From here it became an absolute brawl to the front as I worked
my way through the field. I wasn't giving an inch. Sometimes
it took three laps to get by a rider only to have him and
a pack of riders draft me down the straight. I have never
raced so closely with that many riders. On the second to last
lap I took my first look back only to see five bikes running
nose to tail directly behind me. There was no way I was going
to let them get by me. What I had to do was somehow keep them
from drafting me down the straight. I left it so late going
into the last turn I can't believe I made it. Out of the corner
of my eye I saw a shadow of someone coming up on my left so
I out braked him going into turn one. The rest of the lap
was almost perfect and I managed to somehow get a few tenths
gap on the pack behind me. Although I had no idea how I had
finished, I was just happy with how we ran, I had given it
absolutely 100% every lap. On the cool down lap I experienced
yet another surreal moment. The corner workers all lined the
edge of the track motioning for me and the other riders to
come up to them. When we did it was as though you were their
best friend that they had not seen in years. They had to touch
you and the bike and they were so enthusiastic and such fans
of the sport that I almost didn't feel worthy of they adulation.
I have never seen people so inspired by motorcycles and the
people who ride them. Incredible! I rolled into the pit where
Dan and the crew were clapping. He came up to me on the bike,
gave me a huge hug and then a rather violent shake explaining
that I had come in 10th. That moment will stay with me forever.

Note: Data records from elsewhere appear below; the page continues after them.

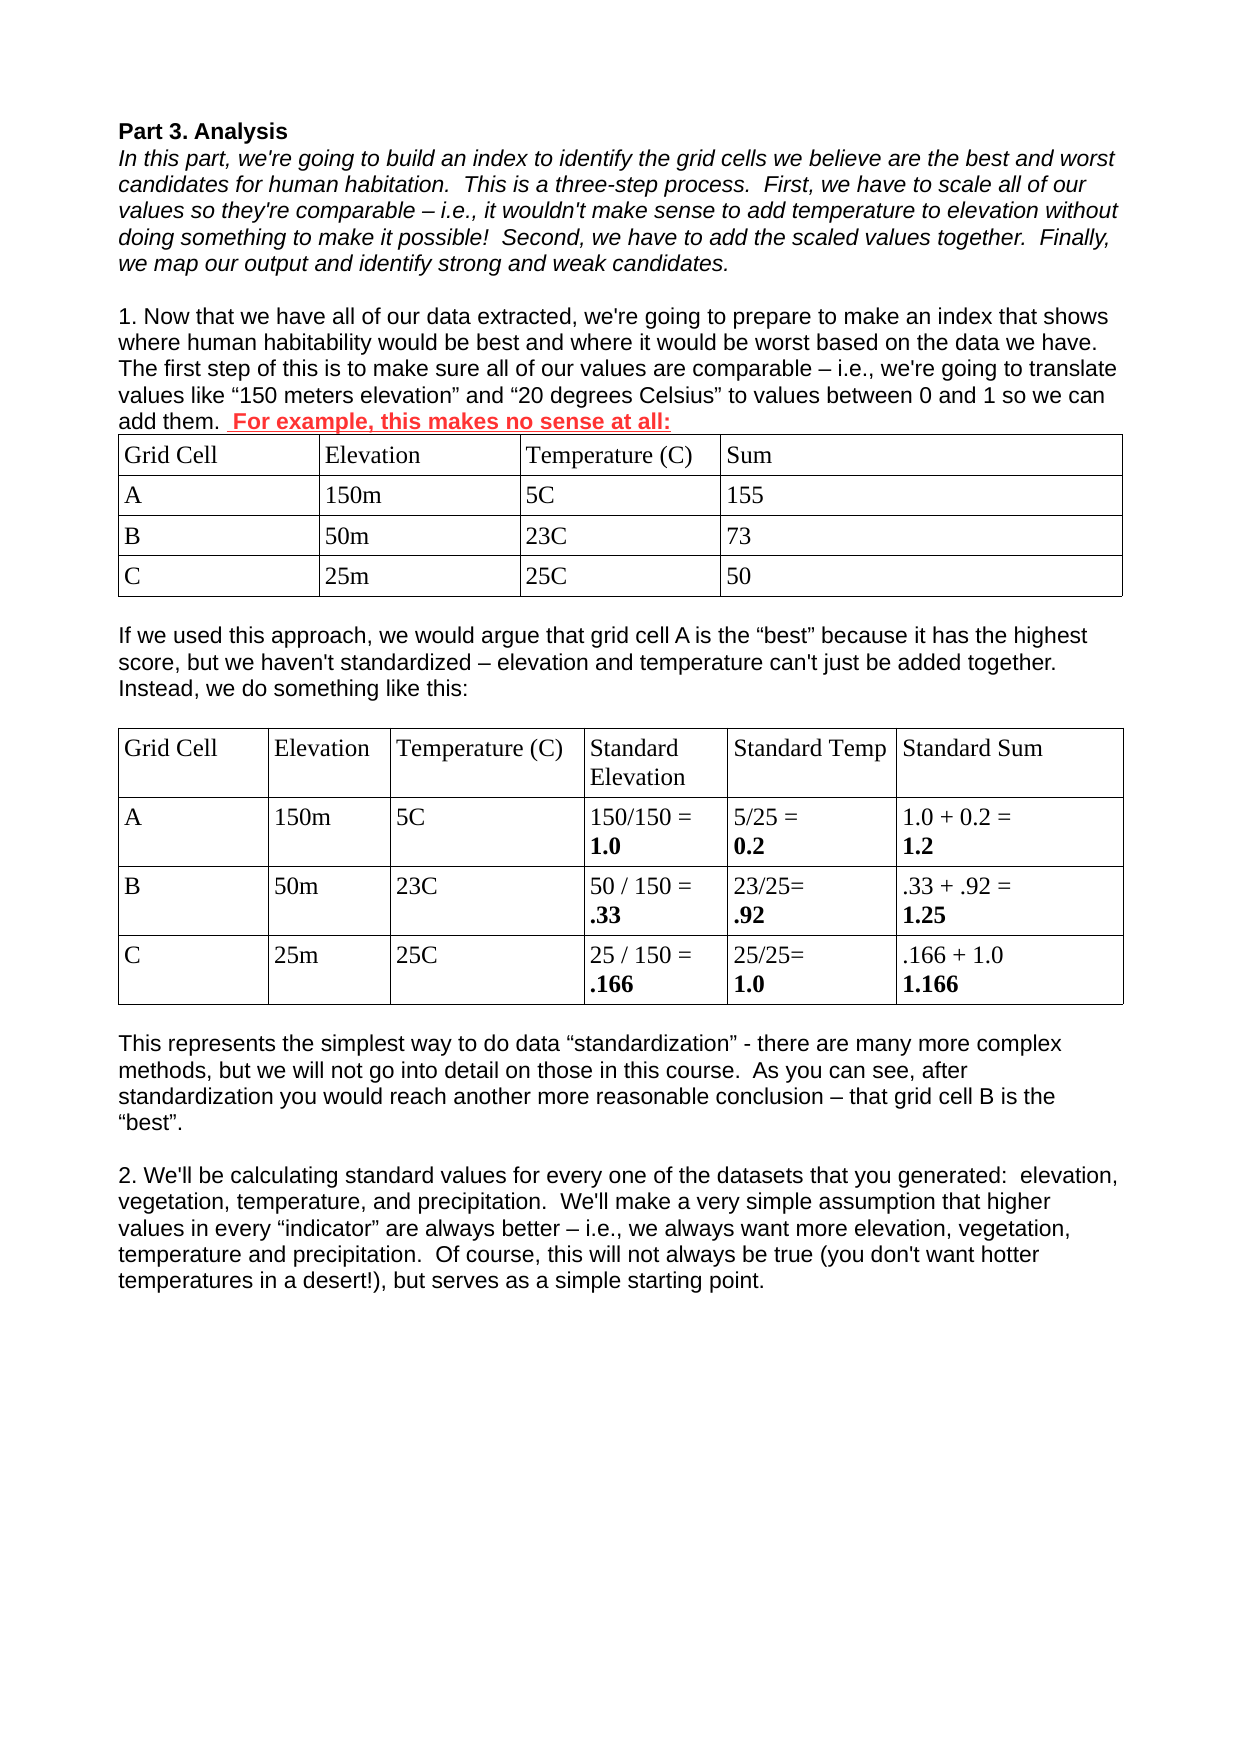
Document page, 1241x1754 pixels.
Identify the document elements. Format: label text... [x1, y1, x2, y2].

table_cell 25m [269, 936, 390, 1004]
table_header Standard Sum [897, 729, 1123, 797]
text Part 3. Analysis [118, 118, 1122, 144]
table_header Grid Cell [119, 729, 268, 797]
table_cell 5C [521, 476, 720, 515]
text This represents the simplest way to do data “standardization” - there are many more complex methods, but we will not go into detail on those in this course. As you can see, after standardization you would reach another more reasonable conclusion – that grid cell B is the “best”. [118, 1030, 1122, 1136]
table_cell 150/150 = 1.0 [585, 798, 727, 866]
table_cell 23/25= .92 [728, 867, 896, 935]
table_cell C [119, 556, 319, 596]
table_cell 5C [391, 798, 584, 866]
text In this part, we're going to build an index to identify the grid cells we believe are the best and worst candidates for human habitation. This is a three-step process. First, we have to scale all of our values so they're comparable – i.e., it wouldn't make sense to add temperature to elevation without doing something to make it possible! Second, we have to add the scaled values together. Finally, we map our output and identify strong and weak candidates. [118, 144, 1122, 276]
table_cell 25/25= 1.0 [728, 936, 896, 1004]
table_header Sum [721, 435, 1122, 475]
table_header Standard Elevation [585, 729, 727, 797]
text 1. Now that we have all of our data extracted, we're going to prepare to make an index that shows where human habitability would be best and where it would be worst based on the data we have. The first step of this is to make sure all of our values are comparable – i.e., we're going to translate values like “150 meters elevation” and “20 degrees Celsius” to values between 0 and 1 so we can add them. For example, this makes no sense at all: [118, 303, 1122, 434]
table_cell 23C [521, 516, 720, 555]
table_cell C [119, 936, 268, 1004]
table_cell A [119, 476, 319, 515]
table_cell 150m [269, 798, 390, 866]
table_cell 50 / 150 = .33 [585, 867, 727, 935]
table_header Standard Temp [728, 729, 896, 797]
table_cell A [119, 798, 268, 866]
table_cell 25 / 150 = .166 [585, 936, 727, 1004]
table_cell 155 [721, 476, 1122, 515]
table_header Temperature (C) [521, 435, 720, 475]
table_cell 150m [320, 476, 520, 515]
table_cell 50m [269, 867, 390, 935]
table_cell 5/25 = 0.2 [728, 798, 896, 866]
table_cell B [119, 867, 268, 935]
table_cell 50m [320, 516, 520, 555]
table_cell 25C [391, 936, 584, 1004]
table_cell 1.0 + 0.2 = 1.2 [897, 798, 1123, 866]
table_cell 50 [721, 556, 1122, 596]
table_cell .166 + 1.0 1.166 [897, 936, 1123, 1004]
table_header Grid Cell [119, 435, 319, 475]
table_cell .33 + .92 = 1.25 [897, 867, 1123, 935]
table_header Elevation [320, 435, 520, 475]
table_cell 23C [391, 867, 584, 935]
table_cell 25m [320, 556, 520, 596]
table_header Elevation [269, 729, 390, 797]
table_cell 25C [521, 556, 720, 596]
table_header Temperature (C) [391, 729, 584, 797]
table_cell 73 [721, 516, 1122, 555]
table_cell B [119, 516, 319, 555]
text If we used this approach, we would argue that grid cell A is the “best” because it has the highest score, but we haven't standardized – elevation and temperature can't just be added together. Instead, we do something like this: [118, 622, 1122, 701]
text 2. We'll be calculating standard values for every one of the datasets that you generated: elevation, vegetation, temperature, and precipitation. We'll make a very simple assumption that higher values in every “indicator” are always better – i.e., we always want more elevation, vegetation, temperature and precipitation. Of course, this will not always be true (you don't want hotter temperatures in a desert!), but serves as a simple starting point. [118, 1162, 1122, 1294]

No words can even describe the emotions I felt. The lap times
during the race kept dropping almost every lap to the point
where we were running the pace. If only I could rewind to
qualifying knowing what I know now.
This happened to be the last round of the series so there
was naturally a year end party with prize giving ceremony.
And as you might expect BMW spared no expense and put on one
hell of a show. Even the MotoGP riders came as it was apparently
the place to be.
So there you have it, my adventures at the BMW BoxerCup and
the MotoGP. As is always the case, none of this would have
ever happened if it weren't for the support of my sponsors,
friends, and family. I want to specifically thank a few key
players for this round. Tremendous thanks to BMW Germany and
BMW Canada, specifically Bettina Holweg, Andy Ederer, and
Gemma Roura Serra, along with Chris Duff & Norm Wells.
Thanks to Bruce, Adam & Kelly at Joe Rocket who always
keep me safe and sound. Thanks to Phil and Cindy at CLS West
for your undying belief in me as well as Mike Megson. And
last but not least to Dan Zlock for making me what I am in
racing. And to my family at home for everything.